You see, I don't do boyfriends. It's not really feasible in my line of work. Sure, for people like Ryan and Paul there are rare exceptions, but I honestly think it's harder for women in our profession to have stable dating lives.

And it wasn't like not having a boyfriend meant I didn't have relationships in my life. There was an easy friendship between Shelby and I. Although strange, Paul had taken the words "let's still be friends" to heart and hadn't left my side since our breakup. And there was the deli employee that had my sandwich ready the moment I stepped inside. Of course, the only relationship that really mattered in my life was Moose, a forty-pound lab, border collie mutt of pup I'd rescued from the local shelter.

So what if my mother remarried and started a new family without me, or my father was a bit of a jerk that sometimes, maybe sent a card on my birthday and usually called on Christmas Eve? I had plenty of stable relationships in my life and the one guiding rule to keeping my heart unbroken and my head from venturing into crazy-girlfriend-territory was simple: don't sleep with the same guy twice. Don't fall hard. And definitely don't look twice at anyone who's totally and completely wrong for me. If they didn't fit in my life, there was no need to force them.
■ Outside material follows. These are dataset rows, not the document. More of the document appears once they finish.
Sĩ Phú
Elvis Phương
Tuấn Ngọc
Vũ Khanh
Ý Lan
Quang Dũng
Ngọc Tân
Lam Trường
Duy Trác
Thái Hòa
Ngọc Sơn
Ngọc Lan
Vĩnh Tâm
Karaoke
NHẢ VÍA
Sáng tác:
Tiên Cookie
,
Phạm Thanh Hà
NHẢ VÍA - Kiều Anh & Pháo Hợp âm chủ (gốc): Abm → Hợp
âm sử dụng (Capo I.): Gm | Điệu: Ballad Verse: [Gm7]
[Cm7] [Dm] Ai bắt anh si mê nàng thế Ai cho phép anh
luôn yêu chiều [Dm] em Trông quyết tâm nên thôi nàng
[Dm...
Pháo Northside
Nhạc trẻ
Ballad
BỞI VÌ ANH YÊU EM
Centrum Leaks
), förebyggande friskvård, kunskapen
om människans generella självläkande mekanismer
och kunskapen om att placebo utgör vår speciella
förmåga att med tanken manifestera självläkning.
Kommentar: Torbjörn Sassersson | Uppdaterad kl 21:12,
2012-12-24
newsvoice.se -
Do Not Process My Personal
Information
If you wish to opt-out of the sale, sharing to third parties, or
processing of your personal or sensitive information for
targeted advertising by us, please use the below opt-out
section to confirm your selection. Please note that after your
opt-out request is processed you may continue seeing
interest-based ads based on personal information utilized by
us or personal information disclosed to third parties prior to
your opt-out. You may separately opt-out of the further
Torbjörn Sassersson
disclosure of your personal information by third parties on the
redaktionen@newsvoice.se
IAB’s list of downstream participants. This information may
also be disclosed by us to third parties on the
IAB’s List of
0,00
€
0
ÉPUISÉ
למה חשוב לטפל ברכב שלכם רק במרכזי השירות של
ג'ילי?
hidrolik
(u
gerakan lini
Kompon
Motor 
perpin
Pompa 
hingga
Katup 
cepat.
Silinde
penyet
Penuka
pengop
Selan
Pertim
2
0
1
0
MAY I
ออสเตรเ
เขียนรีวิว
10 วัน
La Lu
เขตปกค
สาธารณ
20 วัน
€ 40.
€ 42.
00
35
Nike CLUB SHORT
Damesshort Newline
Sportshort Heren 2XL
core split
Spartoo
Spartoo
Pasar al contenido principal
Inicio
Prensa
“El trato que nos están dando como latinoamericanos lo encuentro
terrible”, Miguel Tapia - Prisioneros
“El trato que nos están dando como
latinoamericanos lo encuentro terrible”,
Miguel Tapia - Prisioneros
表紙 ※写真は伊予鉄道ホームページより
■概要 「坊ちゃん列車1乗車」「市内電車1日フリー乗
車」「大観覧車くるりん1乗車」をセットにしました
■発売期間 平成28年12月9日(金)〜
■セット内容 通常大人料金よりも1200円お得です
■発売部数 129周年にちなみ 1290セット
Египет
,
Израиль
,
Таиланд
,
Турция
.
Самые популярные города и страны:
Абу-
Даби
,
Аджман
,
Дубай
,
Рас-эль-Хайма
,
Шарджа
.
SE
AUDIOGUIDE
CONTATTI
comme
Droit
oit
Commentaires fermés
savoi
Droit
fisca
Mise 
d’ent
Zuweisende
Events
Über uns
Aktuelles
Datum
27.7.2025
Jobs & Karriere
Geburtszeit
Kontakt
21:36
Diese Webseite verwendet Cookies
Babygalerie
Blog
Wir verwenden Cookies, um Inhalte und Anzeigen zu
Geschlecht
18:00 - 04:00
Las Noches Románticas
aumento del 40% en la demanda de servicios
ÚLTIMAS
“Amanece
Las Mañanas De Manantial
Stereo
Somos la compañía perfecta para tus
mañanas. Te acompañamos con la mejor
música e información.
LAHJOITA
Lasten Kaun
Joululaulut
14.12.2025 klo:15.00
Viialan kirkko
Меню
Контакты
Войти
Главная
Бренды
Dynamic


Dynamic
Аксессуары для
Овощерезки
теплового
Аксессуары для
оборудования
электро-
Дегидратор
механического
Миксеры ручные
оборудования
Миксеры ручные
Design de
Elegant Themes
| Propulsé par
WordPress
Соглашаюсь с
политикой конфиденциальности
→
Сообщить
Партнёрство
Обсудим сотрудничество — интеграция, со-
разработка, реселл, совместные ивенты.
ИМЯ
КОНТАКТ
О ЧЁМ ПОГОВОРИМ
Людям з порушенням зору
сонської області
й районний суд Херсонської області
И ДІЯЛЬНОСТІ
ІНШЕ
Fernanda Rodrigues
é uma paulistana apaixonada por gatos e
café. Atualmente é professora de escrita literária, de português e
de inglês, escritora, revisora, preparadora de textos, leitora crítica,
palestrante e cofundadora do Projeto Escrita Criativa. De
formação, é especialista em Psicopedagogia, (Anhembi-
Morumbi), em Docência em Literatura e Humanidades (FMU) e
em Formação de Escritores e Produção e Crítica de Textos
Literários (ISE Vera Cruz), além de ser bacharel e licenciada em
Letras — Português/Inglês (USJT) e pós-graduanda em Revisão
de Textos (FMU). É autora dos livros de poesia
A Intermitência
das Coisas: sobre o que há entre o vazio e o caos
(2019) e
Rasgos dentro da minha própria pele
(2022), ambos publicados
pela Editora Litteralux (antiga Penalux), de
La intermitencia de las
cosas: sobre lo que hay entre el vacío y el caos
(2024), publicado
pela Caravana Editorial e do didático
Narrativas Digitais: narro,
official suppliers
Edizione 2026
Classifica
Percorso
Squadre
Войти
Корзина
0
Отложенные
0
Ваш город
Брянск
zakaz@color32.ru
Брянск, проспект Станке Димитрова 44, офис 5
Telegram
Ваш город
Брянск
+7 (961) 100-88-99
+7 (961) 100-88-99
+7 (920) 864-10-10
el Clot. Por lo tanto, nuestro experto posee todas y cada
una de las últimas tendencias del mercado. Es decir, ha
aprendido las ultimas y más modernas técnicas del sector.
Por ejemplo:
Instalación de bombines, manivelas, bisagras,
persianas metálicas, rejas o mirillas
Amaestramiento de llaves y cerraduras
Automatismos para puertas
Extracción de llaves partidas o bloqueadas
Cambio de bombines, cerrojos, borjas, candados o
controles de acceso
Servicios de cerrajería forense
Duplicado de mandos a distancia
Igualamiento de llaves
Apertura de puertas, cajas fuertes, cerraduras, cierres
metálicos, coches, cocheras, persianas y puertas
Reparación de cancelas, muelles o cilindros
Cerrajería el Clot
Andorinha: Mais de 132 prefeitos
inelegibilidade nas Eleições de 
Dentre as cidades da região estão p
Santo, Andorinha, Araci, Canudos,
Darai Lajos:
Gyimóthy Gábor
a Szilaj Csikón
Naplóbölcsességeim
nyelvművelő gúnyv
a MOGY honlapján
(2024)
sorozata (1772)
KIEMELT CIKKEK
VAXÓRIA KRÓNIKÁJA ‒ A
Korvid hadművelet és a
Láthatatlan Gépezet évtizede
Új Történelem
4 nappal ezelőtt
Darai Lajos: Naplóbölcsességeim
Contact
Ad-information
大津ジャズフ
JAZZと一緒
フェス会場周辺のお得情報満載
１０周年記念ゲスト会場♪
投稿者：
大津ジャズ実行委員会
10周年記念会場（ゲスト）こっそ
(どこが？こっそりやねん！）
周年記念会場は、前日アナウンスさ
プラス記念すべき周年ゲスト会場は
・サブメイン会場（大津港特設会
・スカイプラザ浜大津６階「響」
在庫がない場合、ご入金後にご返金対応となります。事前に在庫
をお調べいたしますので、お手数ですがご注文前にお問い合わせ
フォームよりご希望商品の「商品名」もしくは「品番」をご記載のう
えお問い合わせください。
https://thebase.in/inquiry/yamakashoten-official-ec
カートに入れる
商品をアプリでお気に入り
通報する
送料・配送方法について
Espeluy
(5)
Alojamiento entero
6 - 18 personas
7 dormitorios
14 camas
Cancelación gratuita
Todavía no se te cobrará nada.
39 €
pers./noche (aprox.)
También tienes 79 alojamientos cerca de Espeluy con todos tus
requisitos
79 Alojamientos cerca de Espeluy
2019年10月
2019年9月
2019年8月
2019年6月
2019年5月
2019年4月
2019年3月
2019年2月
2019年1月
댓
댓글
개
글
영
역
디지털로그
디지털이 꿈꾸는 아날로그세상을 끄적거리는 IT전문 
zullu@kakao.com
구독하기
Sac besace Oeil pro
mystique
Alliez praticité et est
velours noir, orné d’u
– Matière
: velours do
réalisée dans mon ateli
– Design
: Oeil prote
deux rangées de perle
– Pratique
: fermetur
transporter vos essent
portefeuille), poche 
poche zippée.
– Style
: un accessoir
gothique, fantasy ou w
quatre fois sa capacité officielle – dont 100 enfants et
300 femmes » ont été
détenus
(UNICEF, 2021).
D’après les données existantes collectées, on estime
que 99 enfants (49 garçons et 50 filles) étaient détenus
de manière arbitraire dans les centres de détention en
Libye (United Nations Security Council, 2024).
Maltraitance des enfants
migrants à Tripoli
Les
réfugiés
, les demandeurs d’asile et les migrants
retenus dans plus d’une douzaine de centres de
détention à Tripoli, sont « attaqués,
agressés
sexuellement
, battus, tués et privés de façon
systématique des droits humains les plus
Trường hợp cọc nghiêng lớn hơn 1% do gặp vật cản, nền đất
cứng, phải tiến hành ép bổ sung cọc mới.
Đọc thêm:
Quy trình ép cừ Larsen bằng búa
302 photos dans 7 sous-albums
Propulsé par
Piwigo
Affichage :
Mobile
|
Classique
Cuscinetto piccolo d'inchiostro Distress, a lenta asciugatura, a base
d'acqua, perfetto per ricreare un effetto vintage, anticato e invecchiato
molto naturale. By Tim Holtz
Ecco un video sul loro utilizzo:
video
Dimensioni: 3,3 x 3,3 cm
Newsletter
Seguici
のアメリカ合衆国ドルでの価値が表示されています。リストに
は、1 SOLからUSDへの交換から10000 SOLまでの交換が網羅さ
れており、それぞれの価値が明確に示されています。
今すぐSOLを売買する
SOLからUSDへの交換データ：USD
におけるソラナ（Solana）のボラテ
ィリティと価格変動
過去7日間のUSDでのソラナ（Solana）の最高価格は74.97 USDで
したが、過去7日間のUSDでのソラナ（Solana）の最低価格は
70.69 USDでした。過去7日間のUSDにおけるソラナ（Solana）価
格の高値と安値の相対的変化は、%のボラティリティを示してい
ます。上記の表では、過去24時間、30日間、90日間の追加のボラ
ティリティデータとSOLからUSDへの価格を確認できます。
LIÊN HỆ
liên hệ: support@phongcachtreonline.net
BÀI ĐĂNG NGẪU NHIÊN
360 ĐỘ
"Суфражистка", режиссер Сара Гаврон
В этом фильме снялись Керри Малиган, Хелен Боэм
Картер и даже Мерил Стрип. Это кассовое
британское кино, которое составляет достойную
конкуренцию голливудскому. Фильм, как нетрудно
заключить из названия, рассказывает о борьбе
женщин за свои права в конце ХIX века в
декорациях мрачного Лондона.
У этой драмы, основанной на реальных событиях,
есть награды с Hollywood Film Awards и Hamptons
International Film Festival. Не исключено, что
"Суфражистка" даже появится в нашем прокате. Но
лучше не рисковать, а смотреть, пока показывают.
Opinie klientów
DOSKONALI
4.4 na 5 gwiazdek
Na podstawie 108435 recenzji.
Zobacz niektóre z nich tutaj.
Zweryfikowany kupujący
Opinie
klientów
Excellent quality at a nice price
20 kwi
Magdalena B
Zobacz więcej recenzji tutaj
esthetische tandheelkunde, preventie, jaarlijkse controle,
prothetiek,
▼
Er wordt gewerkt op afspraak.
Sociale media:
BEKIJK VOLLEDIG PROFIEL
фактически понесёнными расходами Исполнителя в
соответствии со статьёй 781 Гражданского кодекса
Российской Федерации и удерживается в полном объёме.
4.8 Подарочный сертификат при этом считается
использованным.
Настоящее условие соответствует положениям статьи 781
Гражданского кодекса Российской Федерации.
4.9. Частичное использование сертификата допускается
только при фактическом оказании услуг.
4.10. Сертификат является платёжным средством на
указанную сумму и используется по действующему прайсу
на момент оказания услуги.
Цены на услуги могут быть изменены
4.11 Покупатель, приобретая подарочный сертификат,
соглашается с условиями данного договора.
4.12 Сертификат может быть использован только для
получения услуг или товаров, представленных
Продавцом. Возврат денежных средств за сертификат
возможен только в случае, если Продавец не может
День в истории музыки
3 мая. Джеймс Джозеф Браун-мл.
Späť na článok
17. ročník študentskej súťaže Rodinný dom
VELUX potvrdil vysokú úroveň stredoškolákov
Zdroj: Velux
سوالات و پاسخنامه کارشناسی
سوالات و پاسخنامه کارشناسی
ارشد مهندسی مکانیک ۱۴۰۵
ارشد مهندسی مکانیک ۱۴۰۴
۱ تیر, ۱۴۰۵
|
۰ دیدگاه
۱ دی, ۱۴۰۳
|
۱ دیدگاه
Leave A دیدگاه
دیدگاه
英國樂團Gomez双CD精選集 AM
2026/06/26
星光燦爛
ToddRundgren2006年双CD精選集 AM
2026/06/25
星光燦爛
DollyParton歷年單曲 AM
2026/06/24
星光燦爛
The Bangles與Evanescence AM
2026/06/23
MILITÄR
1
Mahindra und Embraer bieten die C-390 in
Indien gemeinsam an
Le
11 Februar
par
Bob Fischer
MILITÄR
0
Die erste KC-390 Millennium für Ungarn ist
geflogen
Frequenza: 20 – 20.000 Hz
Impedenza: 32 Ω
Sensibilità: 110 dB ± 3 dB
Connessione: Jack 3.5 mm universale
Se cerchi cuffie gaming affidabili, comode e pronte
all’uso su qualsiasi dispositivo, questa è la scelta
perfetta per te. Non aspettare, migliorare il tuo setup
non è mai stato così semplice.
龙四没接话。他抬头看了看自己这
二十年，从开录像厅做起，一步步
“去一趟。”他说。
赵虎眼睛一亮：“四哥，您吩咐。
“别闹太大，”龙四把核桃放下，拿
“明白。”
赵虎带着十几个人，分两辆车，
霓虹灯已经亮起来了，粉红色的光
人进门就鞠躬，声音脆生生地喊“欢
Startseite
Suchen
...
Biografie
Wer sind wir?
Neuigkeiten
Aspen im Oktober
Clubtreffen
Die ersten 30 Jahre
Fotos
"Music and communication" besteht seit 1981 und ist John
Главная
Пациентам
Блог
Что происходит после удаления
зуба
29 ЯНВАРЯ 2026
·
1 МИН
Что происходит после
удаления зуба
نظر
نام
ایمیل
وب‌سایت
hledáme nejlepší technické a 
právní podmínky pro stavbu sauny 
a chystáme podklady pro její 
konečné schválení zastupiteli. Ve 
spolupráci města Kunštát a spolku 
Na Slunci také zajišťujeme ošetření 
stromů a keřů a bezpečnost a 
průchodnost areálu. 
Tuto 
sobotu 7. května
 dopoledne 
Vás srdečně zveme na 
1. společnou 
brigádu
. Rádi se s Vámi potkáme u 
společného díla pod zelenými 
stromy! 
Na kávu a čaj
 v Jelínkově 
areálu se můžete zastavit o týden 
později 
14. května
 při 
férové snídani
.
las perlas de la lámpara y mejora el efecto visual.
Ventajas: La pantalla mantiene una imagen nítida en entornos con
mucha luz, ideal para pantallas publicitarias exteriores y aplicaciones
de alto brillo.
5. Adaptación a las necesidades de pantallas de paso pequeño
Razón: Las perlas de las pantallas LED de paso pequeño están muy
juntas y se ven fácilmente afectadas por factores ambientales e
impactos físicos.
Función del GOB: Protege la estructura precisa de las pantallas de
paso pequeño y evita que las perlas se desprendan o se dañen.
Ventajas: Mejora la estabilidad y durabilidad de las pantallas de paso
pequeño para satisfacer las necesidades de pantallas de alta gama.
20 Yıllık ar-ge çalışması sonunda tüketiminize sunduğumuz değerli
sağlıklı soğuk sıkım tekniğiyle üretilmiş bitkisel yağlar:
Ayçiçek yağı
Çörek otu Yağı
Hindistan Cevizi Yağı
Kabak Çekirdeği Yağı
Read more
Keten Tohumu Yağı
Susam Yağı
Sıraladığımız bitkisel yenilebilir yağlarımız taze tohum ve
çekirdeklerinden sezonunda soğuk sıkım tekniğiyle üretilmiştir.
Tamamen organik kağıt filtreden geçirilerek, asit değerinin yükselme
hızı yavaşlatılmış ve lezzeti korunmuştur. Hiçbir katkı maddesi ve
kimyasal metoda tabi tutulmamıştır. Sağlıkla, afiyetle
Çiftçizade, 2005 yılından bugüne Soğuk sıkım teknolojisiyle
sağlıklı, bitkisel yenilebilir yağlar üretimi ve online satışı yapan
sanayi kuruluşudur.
Those guiding principles were easy. Following them, however, was going to prove difficult in the months to come. And the reason for that was smirking right under my nose.


"Yo, Braxton."

Raleigh Braxton hated the word 'yo'. It was stupid and unprofessional and was it really so difficult to say 'hey' to get your boss' attention? Hiding his grimace, Raleigh cocked a brow in Neil's direction.

"Yes?"

"Seems we've got a phone tap," Neil Harrawitz replied. Neil was a computer-wiz, and though Raleigh didn't particularly like hiring his type on for these sorts of jobs it was becoming critical to have someone on board who knew a thing or two about technology. "I'm tracing it now."

Neil was a thief of the computer-hacker verity. He dabbled in credit fraud and other low-brow crime but Turner, Braxton's go-to headhunter, had assured him Neil was a loyal son-of-a-bitch and the best at what he did. So he'd been promised a share of the takings if he kept an eye on security cameras and museum correspondence and, of course, the Feds.

And just as Braxton suspected, Neil frowned and spelled out what he'd secretly been hoping for. "It's the FBI. The local branch. It's coded, but these tracers have bureau fingerprints all over them. Bunch of mediocre, no-good..."

The remainder of his words were mumbled, low and fast and Braxton didn't bother attempting to overhear the hacker's rant. A smirk tugged at one corner of Raleigh's mouth and an image flashed in his mind. An image of a panting woman, cheeks flushed and brows narrowed, eyes alight under the DMA's security lights. She'd had the gall to chase him, on foot, and actually thought she'd be successful in catching him red handed like he was some sort of amateur.

And he was not an amateur.

No, it seemed most on the FBI's watch list were unimaginative embezzlers and conmen, modern criminals that brought no flair, no excitement to the trade. Raleigh Braxton was nothing of the sort.

Braxton wasn't in the business for the money. Okay, so that was a lie, but he certainly wasn't in it strictly for the payout. He was a smart guy, a good businessman and he worked damn hard for what he got. If he wanted money he could go out and make an honest living, but where was the fun in that? Braxton was in the business for the glamor and prestige of his crime. Gem snatches, art heists, museum pilfers. There's nothing fun in computer hacking, no dramatics in insurance fraud, and no flair to bank robbery - not the robberies of today with ski masks and loaded guns. Raleigh always looked forward to the theatrics and the planning, and he especially looked forward to the look on Agent Olivia Hunt's face when he pulled off another job right under her crumpled little nose.